Figure 6 Distalization Using Hybrid Orthodontics in a Case with Undesired Proclination of Incisors

(A) Initial left side intraoral picture.
(B) Carriere-style distalizer used in conjunction with mandibular aligners and a ¼” 8 oz. elastic.
(C) Class II relationship corrected after 3 months of treatment.

Conclusion

            In summary, while aligners provide a more practical and aesthetic approach for patients compared to fixed appliances, they face significant limitations in controlling complex tooth movements such as severe rotations, extrusion of anterior teeth, and achieving timely distalization. Their reliance on patient compliance and the nature of the material often lead to challenges in achieving timely and predictable outcomes.

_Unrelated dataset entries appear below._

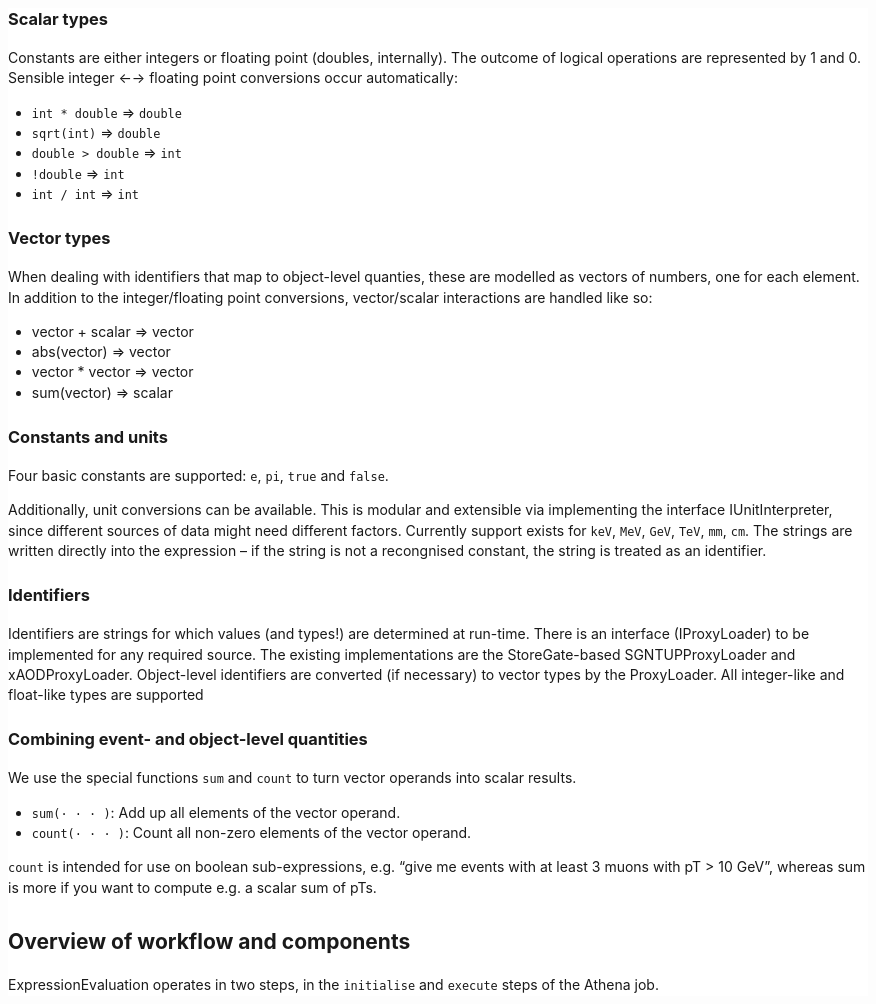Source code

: ### Scalar types

Constants are either integers or floating point (doubles, internally). The outcome of logical operations are represented by 1 and 0.
Sensible integer ←→ floating point conversions occur automatically: 

* `int * double` ⇒ `double`
* `sqrt(int)` ⇒ `double`
* `double > double` ⇒ `int`
* `!double` ⇒ `int`
* `int / int` ⇒ `int`

### Vector types

When dealing with identifiers that map to object-level quanties, these are modelled as vectors of numbers, one for each element.
In addition to the integer/floating point conversions, vector/scalar interactions are handled like so:

* vector + scalar ⇒ vector 
* abs(vector) ⇒ vector 
* vector * vector ⇒ vector 
* sum(vector) ⇒ scalar

### Constants and units

Four basic constants are supported: `e`, `pi`, `true` and `false`.

Additionally, unit conversions can be available. This is modular and extensible via implementing the interface IUnitInterpreter, since different sources of data might need different factors. Currently support exists for `keV`, `MeV`, `GeV`, `TeV`, `mm`, `cm`.
The strings are written directly into the expression – if the string is not a recongnised constant, the string is treated as an identifier. 

### Identifiers

Identifiers are strings for which values (and types!) are determined at run-time. There is an interface (IProxyLoader) to be implemented for any required source. The existing implementations are the StoreGate-based SGNTUPProxyLoader and xAODProxyLoader. Object-level identifiers are converted (if necessary) to vector types by the ProxyLoader. All integer-like and float-like types are supported

### Combining event- and object-level quantities

We use the special functions `sum` and `count` to turn vector operands into scalar results.

* `sum(· · · )`: Add up all elements of the vector operand.
* `count(· · · )`: Count all non-zero elements of the vector operand.

`count` is intended for use on boolean sub-expressions, e.g. “give me events with at least 3 muons with pT > 10 GeV”, whereas sum is more if you want to compute e.g. a scalar sum of pTs.

## Overview of workflow and components

ExpressionEvaluation operates in two steps, in the `initialise` and `execute` steps of the Athena job.
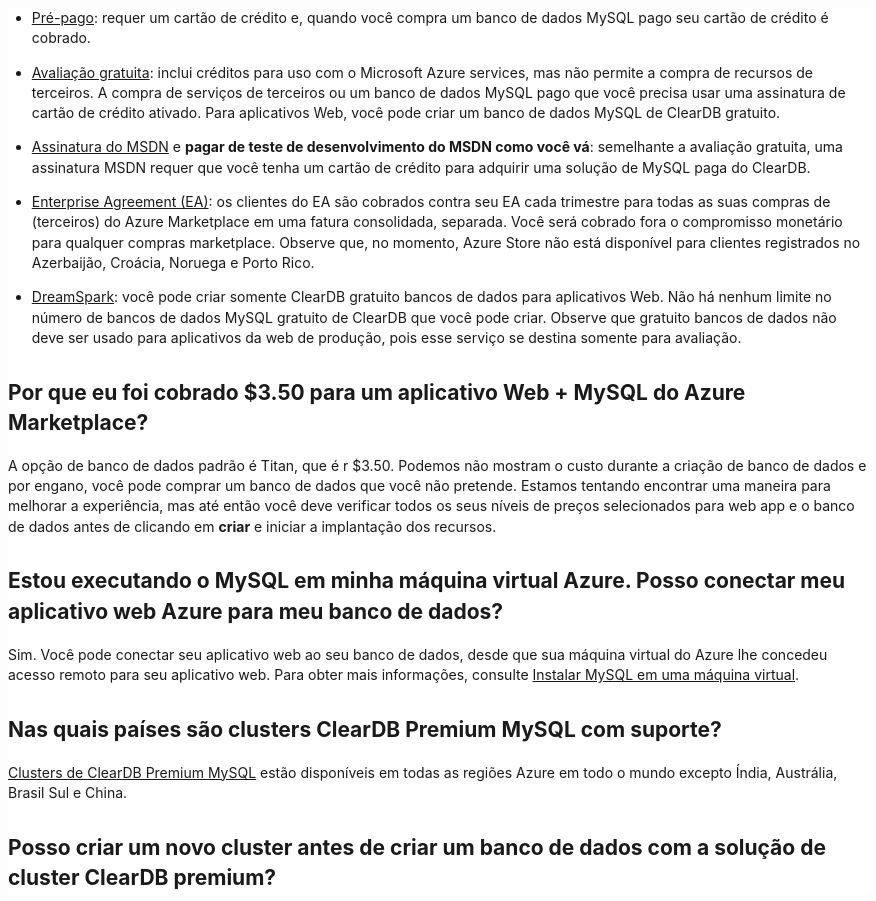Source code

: * [Pré-pago](/offers/ms-azr-0003p/): requer um cartão de crédito e, quando você compra um banco de dados MySQL pago seu cartão de crédito é cobrado.

* [Avaliação gratuita](https://azure.microsoft.com/pricing/free-trial/): inclui créditos para uso com o Microsoft Azure services, mas não permite a compra de recursos de terceiros. A compra de serviços de terceiros ou um banco de dados MySQL pago que você precisa usar uma assinatura de cartão de crédito ativado. Para aplicativos Web, você pode criar um banco de dados MySQL de ClearDB gratuito.

* [Assinatura do MSDN](/pricing/member-offers/msdn-benefits/) e **pagar de teste de desenvolvimento do MSDN como você vá**: semelhante a avaliação gratuita, uma assinatura MSDN requer que você tenha um cartão de crédito para adquirir uma solução de MySQL paga do ClearDB.

* [Enterprise Agreement (EA)](/pricing/enterprise-agreement/): os clientes do EA são cobrados contra seu EA cada trimestre para todas as suas compras de (terceiros) do Azure Marketplace em uma fatura consolidada, separada. Você será cobrado fora o compromisso monetário para qualquer compras marketplace. Observe que, no momento, Azure Store não está disponível para clientes registrados no Azerbaijão, Croácia, Noruega e Porto Rico. 

*  [DreamSpark](https://www.dreamspark.com/Product/Product.aspx?productid=99): você pode criar somente ClearDB gratuito bancos de dados para aplicativos Web. Não há nenhum limite no número de bancos de dados MySQL gratuito de ClearDB que você pode criar. Observe que gratuito bancos de dados não deve ser usado para aplicativos da web de produção, pois esse serviço se destina somente para avaliação.

## <a name="why-was-i-charged-350-for-a-web-app--mysql-from-the-azure-marketplace"></a>Por que eu foi cobrado $3.50 para um aplicativo Web + MySQL do Azure Marketplace?

A opção de banco de dados padrão é Titan, que é r $3.50. Podemos não mostram o custo durante a criação de banco de dados e por engano, você pode comprar um banco de dados que você não pretende. Estamos tentando encontrar uma maneira para melhorar a experiência, mas até então você deve verificar todos os seus níveis de preços selecionados para web app e o banco de dados antes de clicando em **criar** e iniciar a implantação dos recursos.

## <a name="i-am-running-mysql-on-my-own-azure-virtual-machine-can-i-connect-my-azure-web-app-to-my-database"></a>Estou executando o MySQL em minha máquina virtual Azure. Posso conectar meu aplicativo web Azure para meu banco de dados?

Sim. Você pode conectar seu aplicativo web ao seu banco de dados, desde que sua máquina virtual do Azure lhe concedeu acesso remoto para seu aplicativo web. Para obter mais informações, consulte [Instalar MySQL em uma máquina virtual](virtual-machines/virtual-machines-windows-classic-mysql-2008r2.md).

## <a name="in-which-countries-are-cleardb-premium-mysql-clusters-supported"></a>Nas quais países são clusters ClearDB Premium MySQL com suporte?

[Clusters de ClearDB Premium MySQL](/marketplace/partners/cleardb-clusters/cluster/) estão disponíveis em todas as regiões Azure em todo o mundo excepto Índia, Austrália, Brasil Sul e China.

## <a name="can-i-create-a-new-cluster-prior-to-creating-a-database-with-cleardb-premium-cluster-solution"></a>Posso criar um novo cluster antes de criar um banco de dados com a solução de cluster ClearDB premium?
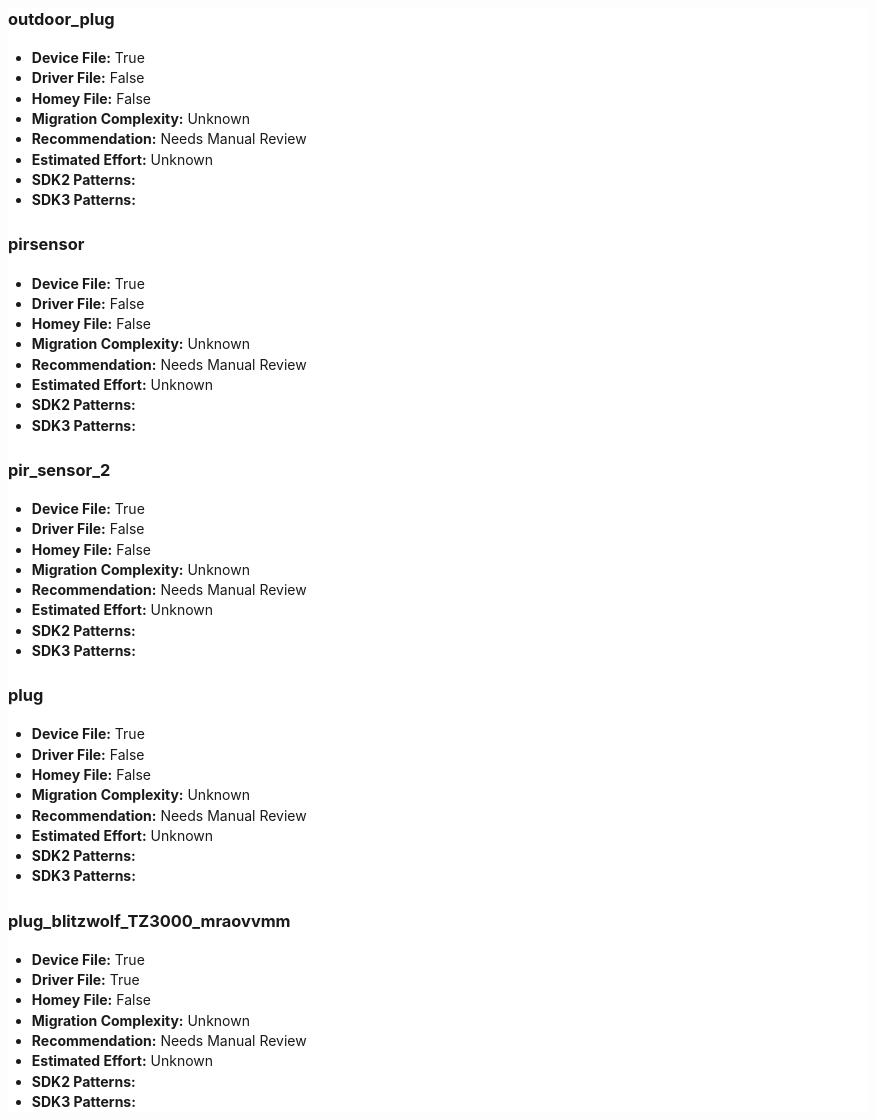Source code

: ### outdoor_plug

- **Device File:** True
- **Driver File:** False
- **Homey File:** False
- **Migration Complexity:** Unknown
- **Recommendation:** Needs Manual Review
- **Estimated Effort:** Unknown
- **SDK2 Patterns:** 
- **SDK3 Patterns:** 

### pirsensor

- **Device File:** True
- **Driver File:** False
- **Homey File:** False
- **Migration Complexity:** Unknown
- **Recommendation:** Needs Manual Review
- **Estimated Effort:** Unknown
- **SDK2 Patterns:** 
- **SDK3 Patterns:** 

### pir_sensor_2

- **Device File:** True
- **Driver File:** False
- **Homey File:** False
- **Migration Complexity:** Unknown
- **Recommendation:** Needs Manual Review
- **Estimated Effort:** Unknown
- **SDK2 Patterns:** 
- **SDK3 Patterns:** 

### plug

- **Device File:** True
- **Driver File:** False
- **Homey File:** False
- **Migration Complexity:** Unknown
- **Recommendation:** Needs Manual Review
- **Estimated Effort:** Unknown
- **SDK2 Patterns:** 
- **SDK3 Patterns:** 

### plug_blitzwolf_TZ3000_mraovvmm

- **Device File:** True
- **Driver File:** True
- **Homey File:** False
- **Migration Complexity:** Unknown
- **Recommendation:** Needs Manual Review
- **Estimated Effort:** Unknown
- **SDK2 Patterns:** 
- **SDK3 Patterns:** 
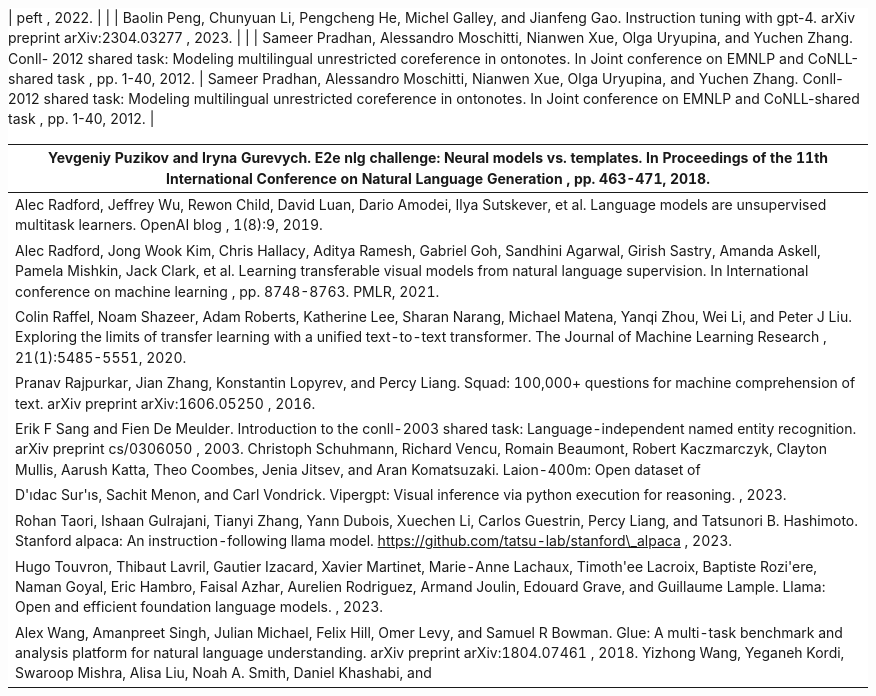 | peft , 2022.                                                                                                                                                                                                                                   |                                                                                                                                                                                                                                                                                                                         |
| Baolin Peng, Chunyuan Li, Pengcheng He, Michel Galley, and Jianfeng Gao. Instruction tuning with gpt-4. arXiv preprint arXiv:2304.03277 , 2023.                                                                                                |                                                                                                                                                                                                                                                                                                                         |
| Sameer Pradhan, Alessandro Moschitti, Nianwen Xue, Olga Uryupina, and Yuchen Zhang. Conll- 2012 shared task: Modeling multilingual unrestricted coreference in ontonotes. In Joint conference on EMNLP and CoNLL-shared task , pp. 1-40, 2012. | Sameer Pradhan, Alessandro Moschitti, Nianwen Xue, Olga Uryupina, and Yuchen Zhang. Conll- 2012 shared task: Modeling multilingual unrestricted coreference in ontonotes. In Joint conference on EMNLP and CoNLL-shared task , pp. 1-40, 2012.                                                                          |

| Yevgeniy Puzikov and Iryna Gurevych. E2e nlg challenge: Neural models vs. templates. In Proceedings of the 11th International Conference on Natural Language Generation , pp. 463-471, 2018.                                                                                                                                                                                                  |
|-----------------------------------------------------------------------------------------------------------------------------------------------------------------------------------------------------------------------------------------------------------------------------------------------------------------------------------------------------------------------------------------------|
| Alec Radford, Jeffrey Wu, Rewon Child, David Luan, Dario Amodei, Ilya Sutskever, et al. Language models are unsupervised multitask learners. OpenAI blog , 1(8):9, 2019.                                                                                                                                                                                                                      |
| Alec Radford, Jong Wook Kim, Chris Hallacy, Aditya Ramesh, Gabriel Goh, Sandhini Agarwal, Girish Sastry, Amanda Askell, Pamela Mishkin, Jack Clark, et al. Learning transferable visual models from natural language supervision. In International conference on machine learning , pp. 8748-8763. PMLR, 2021.                                                                                |
| Colin Raffel, Noam Shazeer, Adam Roberts, Katherine Lee, Sharan Narang, Michael Matena, Yanqi Zhou, Wei Li, and Peter J Liu. Exploring the limits of transfer learning with a unified text-to-text transformer. The Journal of Machine Learning Research , 21(1):5485-5551, 2020.                                                                                                             |
| Pranav Rajpurkar, Jian Zhang, Konstantin Lopyrev, and Percy Liang. Squad: 100,000+ questions for machine comprehension of text. arXiv preprint arXiv:1606.05250 , 2016.                                                                                                                                                                                                                       |
| Erik F Sang and Fien De Meulder. Introduction to the conll-2003 shared task: Language-independent named entity recognition. arXiv preprint cs/0306050 , 2003. Christoph Schuhmann, Richard Vencu, Romain Beaumont, Robert Kaczmarczyk, Clayton Mullis, Aarush Katta, Theo Coombes, Jenia Jitsev, and Aran Komatsuzaki. Laion-400m: Open dataset of                                            |
| D'ıdac Sur'ıs, Sachit Menon, and Carl Vondrick. Vipergpt: Visual inference via python execution for reasoning. , 2023.                                                                                                                                                                                                                                                                        |
| Rohan Taori, Ishaan Gulrajani, Tianyi Zhang, Yann Dubois, Xuechen Li, Carlos Guestrin, Percy Liang, and Tatsunori B. Hashimoto. Stanford alpaca: An instruction-following llama model. https://github.com/tatsu-lab/stanford\_alpaca , 2023.                                                                                                                                                   |
| Hugo Touvron, Thibaut Lavril, Gautier Izacard, Xavier Martinet, Marie-Anne Lachaux, Timoth'ee Lacroix, Baptiste Rozi'ere, Naman Goyal, Eric Hambro, Faisal Azhar, Aurelien Rodriguez, Armand Joulin, Edouard Grave, and Guillaume Lample. Llama: Open and efficient foundation language models. , 2023.                                                                                       |
| Alex Wang, Amanpreet Singh, Julian Michael, Felix Hill, Omer Levy, and Samuel R Bowman. Glue: A multi-task benchmark and analysis platform for natural language understanding. arXiv preprint arXiv:1804.07461 , 2018. Yizhong Wang, Yeganeh Kordi, Swaroop Mishra, Alisa Liu, Noah A. Smith, Daniel Khashabi, and                                                                            |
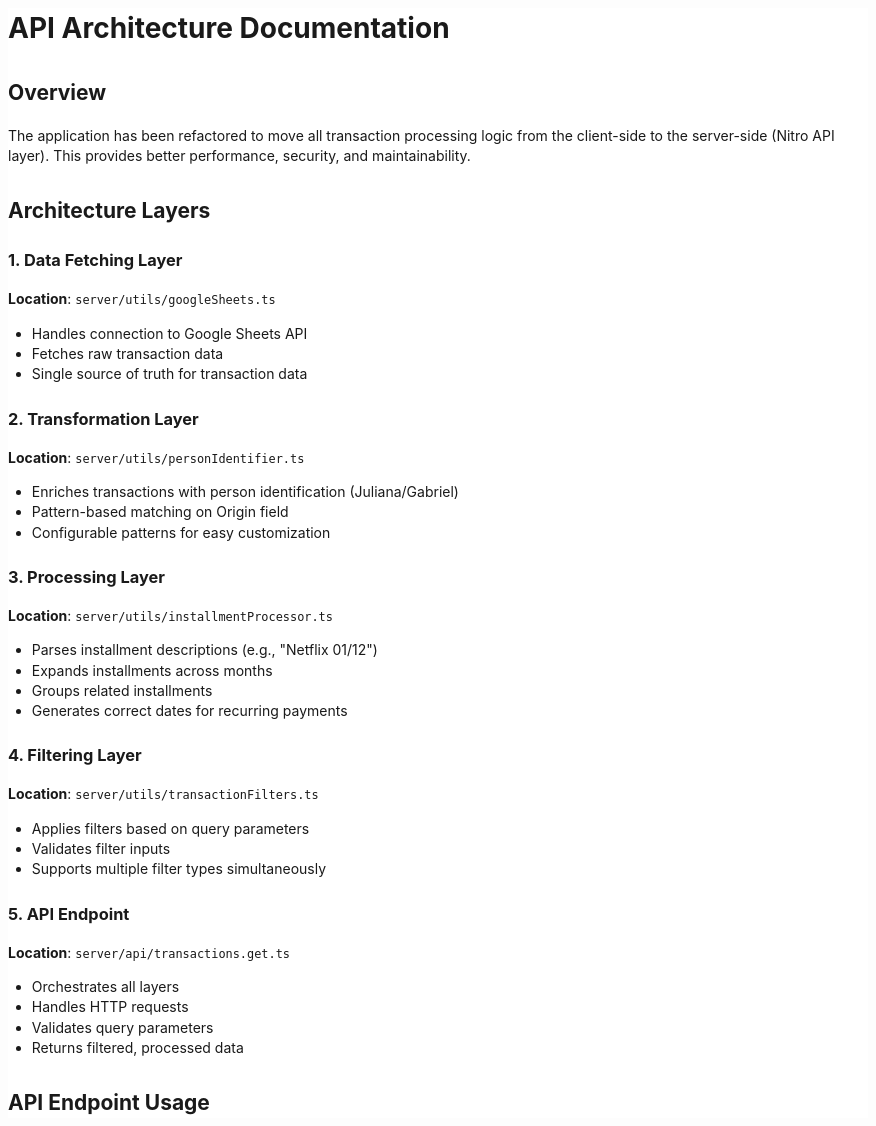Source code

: # API Architecture Documentation

## Overview

The application has been refactored to move all transaction processing logic from the client-side to the server-side (Nitro API layer). This provides better performance, security, and maintainability.

## Architecture Layers

### 1. Data Fetching Layer
**Location**: `server/utils/googleSheets.ts`

- Handles connection to Google Sheets API
- Fetches raw transaction data
- Single source of truth for transaction data

### 2. Transformation Layer
**Location**: `server/utils/personIdentifier.ts`

- Enriches transactions with person identification (Juliana/Gabriel)
- Pattern-based matching on Origin field
- Configurable patterns for easy customization

### 3. Processing Layer
**Location**: `server/utils/installmentProcessor.ts`

- Parses installment descriptions (e.g., "Netflix 01/12")
- Expands installments across months
- Groups related installments
- Generates correct dates for recurring payments

### 4. Filtering Layer
**Location**: `server/utils/transactionFilters.ts`

- Applies filters based on query parameters
- Validates filter inputs
- Supports multiple filter types simultaneously

### 5. API Endpoint
**Location**: `server/api/transactions.get.ts`

- Orchestrates all layers
- Handles HTTP requests
- Validates query parameters
- Returns filtered, processed data

## API Endpoint Usage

In contrast, fixed appliances, with their ability to apply continuous forces and produce reliable load systems, allow for more efficient and effective corrections, particularly for challenging movements.

The hybrid treatment approach leverages the strengths of both fixed appliances and aligners. By initially utilizing fixed appliances to manage complex movements, orthodontists can establish a solid foundation for treatment. Once difficult movements are simplified and time-consuming issues are resolved, transitioning to aligners allows for the delivery of final adjustments while also enhancing the aesthetic appeal and comfort for patients.

Ultimately, the strategic integration of both treatment modalities not only improves overall treatment outcomes but also aligns with patient preferences for enhanced aesthetics and comfort. This comprehensive approach exemplifies the evolving landscape of orthodontics, where the synergy between traditional mechanics and innovative technology can fulfill the clinical needs and expectations of modern patients.